The Delhi government on February 28 flagged off a fleet of 200 sewer-cleaning machines, with the aim of eradicating manual scavenging in the Capital.

Manual scavenging – a practice by which workers enter sewers and septic tanks to clean out excreta – has historically been connected to Dalit communities, making its prevalence another egregious case of caste discrimination. Though India banned the practice in 1993 and the law was amended to expand its ambit in 2013, manual scavenging continues across the country.

It is frequently fatal. Since January 2017, one person died every five days cleaning sewers, according to one estimate. In 2018, more than 10 sanitation workers died in Delhi alone while cleaning septic tanks.

Despite this, the launch of the sewer cleaning machines in Delhi has met with some criticism. Following a model in operation in Telangana, Delhi wants to make manual scavengers the owners of the machines.

Each machine costs Rs 40 lakh. Those who win tenders to own and operate them will have to pay Rs 4 lakh, or 10% of the machine’s cost, upfront.
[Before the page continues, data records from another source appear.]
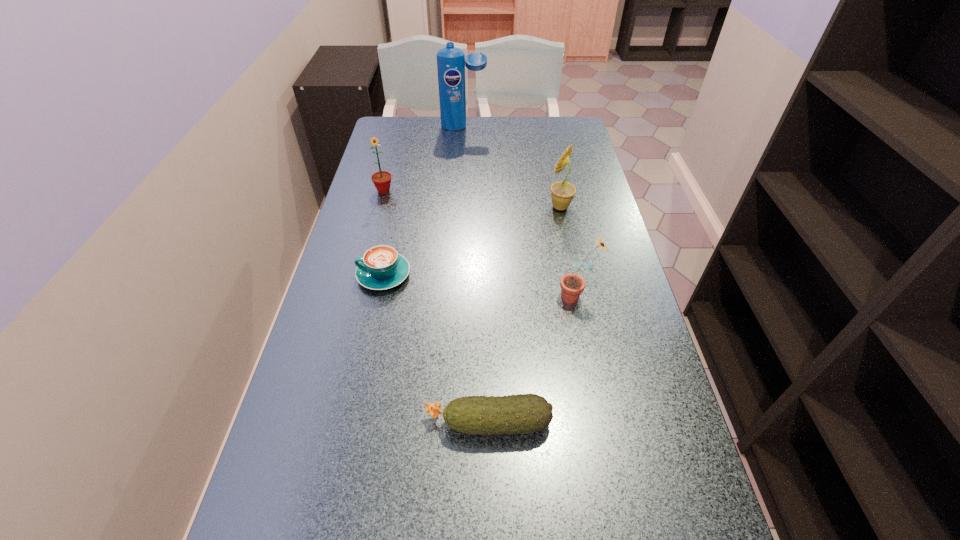
Where is `the tallest object`? the tallest object is located at coordinates (451, 61).

I want to click on shampoo, so click(x=451, y=61).

Where is `the second farthest sunflower`? The height and width of the screenshot is (540, 960). the second farthest sunflower is located at coordinates (562, 193).

You are a GUI agent. You are given a task and a screenshot of the screen. Output one action in this format:
    pyautogui.click(x=<x>, y=<y>)
    Task: Click on the farthest sunflower
    The height and width of the screenshot is (540, 960).
    Given the screenshot: What is the action you would take?
    pyautogui.click(x=382, y=179)

You are a GUI agent. You are given a task and a screenshot of the screen. Output one action in this format:
    pyautogui.click(x=<x>, y=<y>)
    Task: Click on the fifth nearest object
    This screenshot has width=960, height=540.
    Given the screenshot: What is the action you would take?
    pyautogui.click(x=382, y=179)

Identify the location of the nearest sunflower. (572, 285).

Find the location of a particular element. the nearest object is located at coordinates (525, 413).

You are a GUI agent. You are given a task and a screenshot of the screen. Output one action in this format:
    pyautogui.click(x=<x>, y=<y>)
    Task: Click on the cappuccino
    
    Given the screenshot: What is the action you would take?
    pyautogui.click(x=381, y=267)

Locate an element on the screen. vacant space situated on the right of the farthest object is located at coordinates (575, 127).

Image resolution: width=960 pixels, height=540 pixels. I want to click on vacant space situated 0.120m on the face of the second nearest sunflower, so click(x=508, y=207).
The rest of the amount will be loaned to them by the State Bank of India at an interest rate of 11.1%, to be repaid in five years.

Some critics say that the project has not done anything to change the notion that sanitation work is still the domain of the Dalit community. Others asked why the government did not buy the machines itself, contending that this gives it little involvement in the project.

Telangana model

According to Delhi Social Welfare Minister Rajendra Pal Gautam, the state government floated tenders to receive applications from those who wanted to own and operate the machines. The government gave preference to “families that lost their members to manual scavenging, sanitation workers and members from the Scheduled Caste and Scheduled Tribe communities”. The contracts will run for seven years.

Gautam said that the model the Delhi government was following was similar to one practiced in Telangana. “Our aim is to make the sanitation workers entrepreneurs and get them to be the owners of the machine,” he said. “We wanted to rehabilitate the workers and also implement the prohibition of manual scavenging Act.”

He contended that it was not possible for the Delhi government to buy the machines itself “because then the project would get delayed in the bureaucracy.” He said the project started in 2017.

Ravi Kumar Narra, the national working president of the Dalit Indian Chamber of Commerce and Industry, an organisation that promotes entrepreneurship among members of the Dalit community, said that his group had been involved in formulating the initiative. To implement it, it has partnered with the Delhi Jal Board, which supplies Delhi’s water and operates its sewage system.

“We were involved in the preparation of the tenders, selection of machines, and identifying those who should apply,” he said. “We will also prepare a project report of this.”

The Telangana project had also been initiated by the Dalit Indian Chamber of Commerce and Industry, Narra said.

A man cleaning a sewer in Delhi. Credit: AFP

Narra said that the machines are designed to enter narrow lanes in Delhi. “The primary functions of the machine are jetting, grabbing and rodding,” he said. “All three do the job of taking the silt out. Jetting is the process of using a high pressure pump to remove different waste material while the grabber helps to hydraulically desilt the manhole. Rods which rotate at high levels remove the sludge.”

There were two good reasons for employing a model by which workers owned the machines, Narra said. One, it would not be a burden on the state exchequer. Two, the machines would be maintained regularly. “We have observed in several cases that government-owned machinery is often poorly maintained,” he said. “If workers own their own machine then it builds a sense of responsibility to maintain it.”

The owners of the machines will be paid fixed rates per running metre of the sewage lines they clear, Narra said. “The machine can run up to 500 metres every day,” he said. “In this case, the rate is Rs 17.5 per running metre which comes up to Rs 8,750 for 500 metres. This figure becomes Rs 227,500 if you calculate the rate for 26 working days.”

He added that the Delhi government would deduct Rs 80,000 every month from each worker’s fee as repayment towards the loan.

‘How is government involved?’

But Bezwada Wilson of the Safai Karmachari Andolan, an organisation working to eliminate manual scavenging, asked why the Delhi government did not purchase the machines directly. “The government has received so much publicity for the initiative but they have not even given any grant or directly purchased the machines,” he said. “So how is the government even involved?”

He also criticised the government for “again giving the same occupation to the [Dalit] community”.

“The machines have been allotted to these families and workers and the responsibility of cleaning, maintaining still remains with them,” he said. “Despite the mechanisation, it is still their responsibility.”

Paul Diwakar of National Campaign of Dalit Human Rights echoed Wilson’s concerns. He said that along with technological solutions, it was important to break the relationship between caste and the profession of sanitation work.

He added that there were also concerns about job losses related to mechanisation of sewer cleaning work. “There is quite a dichotomy here,” said Diwakar. “We are caught in a mix where we do not want to be edged out of our jobs but we also want to be in control of the mechanisation.”